Selecting the best match using Jaro-Winkler in stringdist

Leanne · April 20, 2020, 2:31pm

I'm using the Jaro-Winkler method in stringdist to match two large databases. Basically, they both contain some of the same companies and addresses, but sometimes the names and addresses are spelled differently. I currently have an output-file with all matches that have a dist < 0.3, since I don't want different spellings etc to be filtered out of my final file. However, some rows return multiple matches that meet this criterium.
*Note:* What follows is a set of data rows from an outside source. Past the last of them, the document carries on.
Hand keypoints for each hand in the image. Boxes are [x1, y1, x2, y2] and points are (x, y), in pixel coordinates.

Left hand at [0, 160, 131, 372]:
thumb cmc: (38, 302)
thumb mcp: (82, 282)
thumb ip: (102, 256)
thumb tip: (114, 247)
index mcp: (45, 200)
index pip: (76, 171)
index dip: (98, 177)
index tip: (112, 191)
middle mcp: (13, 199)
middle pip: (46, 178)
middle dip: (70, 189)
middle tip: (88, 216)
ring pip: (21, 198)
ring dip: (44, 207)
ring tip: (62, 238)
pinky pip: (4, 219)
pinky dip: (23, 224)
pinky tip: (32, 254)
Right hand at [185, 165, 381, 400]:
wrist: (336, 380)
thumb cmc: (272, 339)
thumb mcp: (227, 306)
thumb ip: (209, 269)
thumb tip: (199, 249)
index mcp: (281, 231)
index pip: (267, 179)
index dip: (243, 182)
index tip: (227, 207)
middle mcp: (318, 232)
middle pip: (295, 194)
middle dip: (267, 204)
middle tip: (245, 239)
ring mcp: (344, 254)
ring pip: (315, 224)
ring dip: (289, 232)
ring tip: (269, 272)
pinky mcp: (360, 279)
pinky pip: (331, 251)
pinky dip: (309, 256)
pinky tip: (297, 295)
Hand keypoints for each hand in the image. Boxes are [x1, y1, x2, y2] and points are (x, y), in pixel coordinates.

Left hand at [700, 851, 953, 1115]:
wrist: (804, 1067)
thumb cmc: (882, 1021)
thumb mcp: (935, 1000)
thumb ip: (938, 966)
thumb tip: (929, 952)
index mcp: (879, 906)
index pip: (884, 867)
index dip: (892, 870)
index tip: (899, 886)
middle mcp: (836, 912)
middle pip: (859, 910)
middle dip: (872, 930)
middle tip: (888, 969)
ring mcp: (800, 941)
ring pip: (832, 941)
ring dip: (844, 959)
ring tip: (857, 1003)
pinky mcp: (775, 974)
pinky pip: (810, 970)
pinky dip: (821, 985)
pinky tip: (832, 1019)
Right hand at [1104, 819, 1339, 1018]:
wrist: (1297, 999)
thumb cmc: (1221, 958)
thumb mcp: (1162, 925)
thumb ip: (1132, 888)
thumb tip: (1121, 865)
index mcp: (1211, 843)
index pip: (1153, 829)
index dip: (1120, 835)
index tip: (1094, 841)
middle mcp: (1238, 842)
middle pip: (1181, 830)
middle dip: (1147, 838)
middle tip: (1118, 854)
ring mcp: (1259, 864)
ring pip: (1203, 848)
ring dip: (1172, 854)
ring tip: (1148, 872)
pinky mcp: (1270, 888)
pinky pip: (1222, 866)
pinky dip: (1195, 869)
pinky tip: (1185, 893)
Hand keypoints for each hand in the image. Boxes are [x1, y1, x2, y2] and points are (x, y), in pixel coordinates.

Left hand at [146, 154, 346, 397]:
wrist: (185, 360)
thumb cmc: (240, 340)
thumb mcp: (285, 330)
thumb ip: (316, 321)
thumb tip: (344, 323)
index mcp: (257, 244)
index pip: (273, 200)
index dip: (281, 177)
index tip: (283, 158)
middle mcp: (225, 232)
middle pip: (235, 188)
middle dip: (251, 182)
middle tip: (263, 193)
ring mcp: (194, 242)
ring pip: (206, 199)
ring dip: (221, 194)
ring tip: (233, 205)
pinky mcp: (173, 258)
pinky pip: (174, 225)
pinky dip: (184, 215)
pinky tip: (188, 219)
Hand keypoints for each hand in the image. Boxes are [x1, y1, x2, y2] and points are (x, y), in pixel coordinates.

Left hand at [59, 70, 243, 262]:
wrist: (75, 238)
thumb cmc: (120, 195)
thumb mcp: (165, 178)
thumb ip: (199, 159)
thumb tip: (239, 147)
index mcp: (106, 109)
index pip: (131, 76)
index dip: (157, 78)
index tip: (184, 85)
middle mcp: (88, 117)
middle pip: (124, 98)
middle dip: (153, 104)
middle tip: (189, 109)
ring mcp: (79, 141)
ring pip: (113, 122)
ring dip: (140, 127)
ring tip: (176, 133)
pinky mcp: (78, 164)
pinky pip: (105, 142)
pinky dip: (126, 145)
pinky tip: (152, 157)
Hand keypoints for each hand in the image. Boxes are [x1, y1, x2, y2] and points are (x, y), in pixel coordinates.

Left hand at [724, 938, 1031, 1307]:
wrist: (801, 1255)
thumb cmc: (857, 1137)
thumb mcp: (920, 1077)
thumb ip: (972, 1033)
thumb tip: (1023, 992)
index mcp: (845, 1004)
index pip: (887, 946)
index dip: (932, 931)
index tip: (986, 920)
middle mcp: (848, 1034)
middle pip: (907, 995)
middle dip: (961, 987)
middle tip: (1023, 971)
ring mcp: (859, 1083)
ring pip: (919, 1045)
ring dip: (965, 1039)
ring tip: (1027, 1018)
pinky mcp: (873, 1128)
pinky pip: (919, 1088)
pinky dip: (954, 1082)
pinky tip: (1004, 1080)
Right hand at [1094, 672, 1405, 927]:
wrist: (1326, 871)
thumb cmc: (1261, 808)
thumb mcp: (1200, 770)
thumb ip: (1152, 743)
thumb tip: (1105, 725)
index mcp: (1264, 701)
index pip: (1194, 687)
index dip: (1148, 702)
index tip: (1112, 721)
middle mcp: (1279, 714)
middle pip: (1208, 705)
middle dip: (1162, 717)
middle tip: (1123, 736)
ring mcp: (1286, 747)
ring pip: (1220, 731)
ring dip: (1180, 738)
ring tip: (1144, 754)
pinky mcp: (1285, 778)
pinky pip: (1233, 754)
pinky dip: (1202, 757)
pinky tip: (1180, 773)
I would like to find a way to only include the closest match in case of multiple matches, so that my final output file doesn't become as large (as I have to go over it manually afterwards).
This is the relevant bit of code, where x is the country name and matches are made on the bases of similar company names and cities.

y <- stringdist_join(b, a, by=c(INSTALLATION_NAME="FacilityName", CITY="City"),mode="left",ignore_case=TRUE,method="jw",p=.05,distance_col="dist")

assign(x, (y%>%filter(INSTALLATION_NAME.dist<0.3, CITY.dist<0.3)))

nirgrahamuk · April 20, 2020, 2:43pm

something like

z <- x %>% 
  group_by(INSTALLATION_NAME, CITY) %>%
  filter(row_number(INSTALLATION_NAME.dist * CITY.dist)==1)

Leanne · April 20, 2020, 2:52pm

This seems to work, thanks so much for the quick reply! Would have taken me ages to figure out

system · April 27, 2020, 2:52pm

This topic was automatically closed 7 days after the last reply. New replies are no longer allowed.